Background: Rapid and ultra-rapid genomic sequencing (rGS) is being established as a first-tier diagnostic test for critically unwell infants and children across Australia. This service represents an overlap in practice between the disciplines of genetics and acute care; multidisciplinary teamwork will be crucial for its successful delivery. Aim: To explore the evolution of the multidisciplinary delivery of rGS in acute care in Australia.
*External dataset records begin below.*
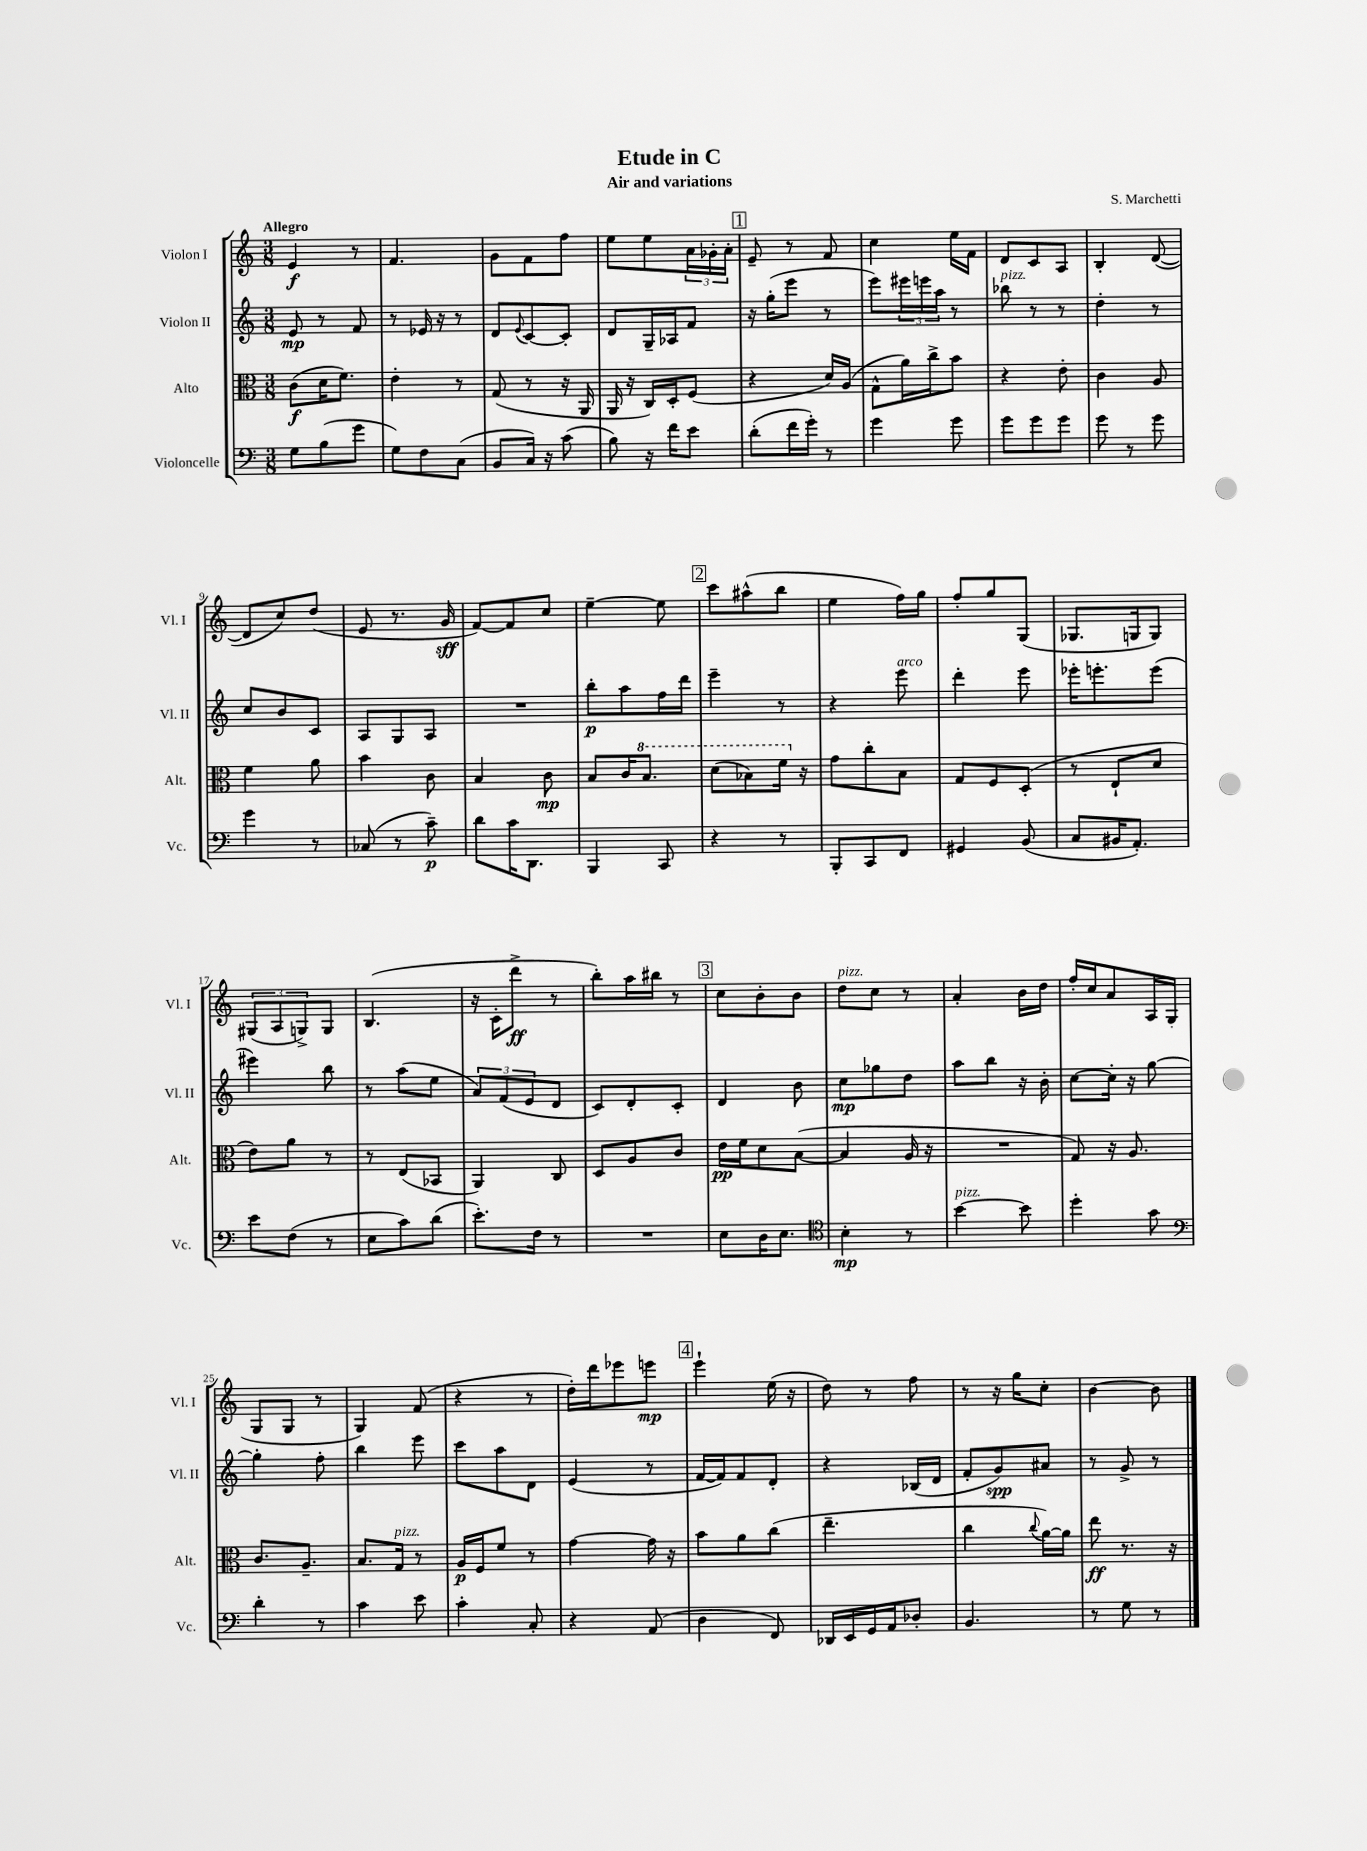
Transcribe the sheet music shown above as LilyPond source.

\header { title = "Etude in C" composer = "S. Marchetti" subtitle = "Air and variations" }
<<
\new StaffGroup <<
\new Staff = "s0" \with { instrumentName = "Violon I" shortInstrumentName = "Vl. I" } {
    \clef treble \key c \major \numericTimeSignature \time 3/8 \tempo "Allegro"
    e'4\f r8 |
    f'4. |
    g'8 f'8 f''8 |
    e''8 e''8 \tuplet 3/2 { a'16 ges'16-. a'16-. } |
    \mark \markup { \box "1" } e'8-- r8 f'8 |
    c''4 e''16 f'16 |
    d'8 c'8 a8 |
    b4-. d'8~( |
    d'8 c''8) d''8( |
    e'8 r8. g'16\sff |
    f'8~) f'8 c''8 |
    e''4~-- e''8 |
    \mark \markup { \box "2" } c'''8 ais''8-^( b''8 |
    e''4 f''16) g''16 |
    f''8-. g''8 g8( |
    ges8. g16 g8) |
    \tuplet 3/2 { gis8( a8 g8->) } g8 |
    b4.( |
    r16 c'16-. d'''8->\ff r8 |
    b''8-.) a''16 bis''16 r8 |
    \mark \markup { \box "3" } c''8 b'8-. b'8 |
    d''8^\markup { \italic "pizz." } c''8 r8 |
    a'4-. b'16 d''16 |
    f''16-. c''16 a'8 a16 g16( |
    g8 g8 r8 |
    g4) f'8( |
    r4 r8 |
    d''16-.) d'''16 ees'''8 e'''8\mp |
    \mark \markup { \box "4" } e'''4-! e''16( r16 |
    d''8) r8 f''8 |
    r8 r16 g''16 c''8-. |
    b'4~ b'8 \bar "|." |
}
\new Staff = "s1" \with { instrumentName = "Violon II" shortInstrumentName = "Vl. II" } {
    \clef treble \key c \major \numericTimeSignature \time 3/8
    e'8\mp r8 f'8 |
    r8 ees'16 r16 r8 |
    d'8 \appoggiatura { e'8 } c'8~ c'8-. |
    d'8 g16-- aes16 f'8 |
    \mark \markup { \box "1" } r16 g''16-.( e'''8 r8 |
    e'''8) \tuplet 3/2 { eis'''16 e'''16 a''16 } r8 |
    bes''8^\markup { \italic "pizz." } r8 r8 |
    d''4-. r8 |
    c''8 b'8 c'8 |
    a8 g8 a8 |
    R4. |
    b''8-.\p a''8 f''16 d'''16 |
    \mark \markup { \box "2" } e'''4-- r8 |
    r4 e'''8^\markup { \italic "arco" } |
    d'''4-. e'''8 |
    ees'''16-. e'''8.-. e'''8( |
    eis'''4) b''8 |
    r8 a''8( e''8 |
    \tuplet 3/2 { a'8) f'8( e'8 } d'8 |
    c'8) d'8-. c'8-. |
    \mark \markup { \box "3" } d'4 b'8 |
    c''8\mp ges''8 d''8 |
    a''8 b''8 r16 b'16-. |
    c''8~ c''16-. r16 g''8~ |
    g''4-. f''8-. |
    b''4 e'''8 |
    c'''8 a''8 d'8 |
    e'4( r8 |
    \mark \markup { \box "4" } f'16~ f'16) f'8 d'8-. |
    r4 bes16( d'16 |
    f'8-. g'8\spp) ais'8 |
    r8 g'8-> r8 \bar "|." |
}
\new Staff = "s2" \with { instrumentName = "Alto" shortInstrumentName = "Alt." } {
    \clef alto \key c \major \numericTimeSignature \time 3/8
    c'8\f( d'16 f'8.) |
    e'4-. r8 |
    g8( r8 r16 a,16 |
    a,16 r16 c16) d16-. f8( |
    \mark \markup { \box "1" } r4 d'16) a16( |
    g8-^ a'16) c''16-> b'8 |
    r4 e'8-. |
    c'4 a8 |
    f'4 a'8 |
    b'4 c'8 |
    b4 c'8\mp |
    b8 c'16 \ottava #1 b'8. |
    \mark \markup { \box "2" } d''8( bes'8) f''16 \ottava #0 r16 |
    g'8 c''8-. b8 |
    g8 f8 d8-.( |
    r8 e8-! d'8 |
    e'8) a'8 r8 |
    r8 e8( bes,8 |
    a,4) c8 |
    d8 a8 c'8 |
    \mark \markup { \box "3" } e'16\pp f'16 d'8 b8~( |
    b4 a16 r16 |
    R4. |
    g8) r16 a8. |
    c'8. a8.-- |
    b8. g16^\markup { \italic "pizz." } r8 |
    a16\p f16 f'8 r8 |
    g'4~ g'16 r16 |
    \mark \markup { \box "4" } b'8 a'8 c''8( |
    e''4.-- |
    c''4 \appoggiatura { c''8 } a'16~) a'16 |
    e''8\ff r8. r16 \bar "|." |
}
\new Staff = "s3" \with { instrumentName = "Violoncelle" shortInstrumentName = "Vc." } {
    \clef bass \key c \major \numericTimeSignature \time 3/8
    g8 b8( g'8 |
    g8) f8 c8( |
    b,8 c16) r16 c'8( |
    b8) r16 f'16 e'8 |
    \mark \markup { \box "1" } d'8-.( f'16 g'16-.) r8 |
    g'4 g'8 |
    g'8 g'8 g'8 |
    g'8 r8 g'8 |
    g'4 r8 |
    ces8( r8 c'8--\p) |
    d'8 c'16 d,8. |
    b,,4 c,8 |
    \mark \markup { \box "2" } r4 r8 |
    b,,8-. c,8 f,8 |
    gis,4 b,8( |
    c8 bis,16 a,8.-.) |
    e'8 f8( r8 |
    e8 c'8) d'8( |
    e'8.-.) f16 r8 |
    R4. |
    \mark \markup { \box "3" } e8 d16 e8. |
    \clef tenor b4-.\mp r8 |
    b'4~^\markup { \italic "pizz." } b'8 |
    d''4-. g'8 |
    \clef bass d'4-. r8 |
    c'4 e'8 |
    c'4-. c8-. |
    r4 a,8( |
    \mark \markup { \box "4" } d4 f,8) |
    des,16 e,16 g,16 a,16 des8-. |
    b,4. |
    r8 g8 r8 \bar "|." |
}
>>
>>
Methods: In-depth qualitative interviews were conducted with 11 health professionals with experience in the delivery of rGS: seven genetic counselors (GCs), in 2018 and again in 2020; and four acute care clinicians (‘intensivists’) at a single timepoint in 2020-21. Interviews were audio-recorded, transcribed and analyzed using content analysis, and compared over time for GCs. Results: Interviews reveal an evolving establishment of multidisciplinary practice in acute care. While there were initial challenges, both disciplines appear to be benefiting from workplace learning, facilitating the movement towards truly integrated practice. Intensivists and GCs are working together to support parents’ informed decision making about rGS. Irrespective of the outcome of rGS, participants report that families need post-test support for a variety of reasons. Conclusion: This study demonstrates maturation in the delivery of rGS over recent years and provides insight into the future delivery of genomic medicine in acute care. Practices reported around decision making are still putting undue pressure on parents to consent to rGS. A wider range of post-test needs were reported by health professionals than families undergoing rGS, making all perspectives essential for informing service delivery.

Outcomes of a Four-Year Laboratory-Based Genetic Counseling Role

Yana Smagarinsky^1,2,3, Lisette Curnow^1,2,3, Helen Savoia¹ and Susan M. White^2,3

¹The Royal Children’s Hospital, Melbourne, VIC, Australia, ²Victorian Clinical Genetics Services, Melbourne, VIC, Australia and ³Murdoch Children’s Research Institute, Melbourne, VIC, Australia

The Royal Children’s Hospital (RCH) has employed a laboratory-based genetic counselor (LBGC) since mid-2017. The LBGC aims to facilitate access to high-quality, cost-effective, clinically indicated genetic and genomic testing hospital wide. This is achieved by overseeing the test request review process and providing ongoing education and support to nongenetics clinicians within the hospital. Data collected via hospital systems as well as a LBGC-designed REDCap database allowed for evaluation of the role. Analysis showed the number of referral laboratories decreased dramatically over the initial 3 year period, from >100 referral laboratories in 2015, to <30 in 2020. This is despite a steady increase in test requests being observed, with orders increasing by 52% from 2017-2020. The LBGC role enabled management of the increased test requests in a financially sustainable way, where identification of and access to alternative funding sources for appropriate requests represented a 62% cost saving for RCH in 2018/2019. As test requests continue to increase and more genomic tests become available, the number of declined or modified requests are expected to rise from an average of 9%. A monthly genetic review meeting allowed for strong relationships to be built with frequent test requestors as well as the implementation of specific processes for expert reviewers in different departments. Although departmental ordering trends and diagnostic yield improved, ultimately the review process confirmed that nongenetics clinicians would benefit from the ongoing support of this role. The role continues to be supported by a clinical geneticist and a recently employed laboratory medical technician.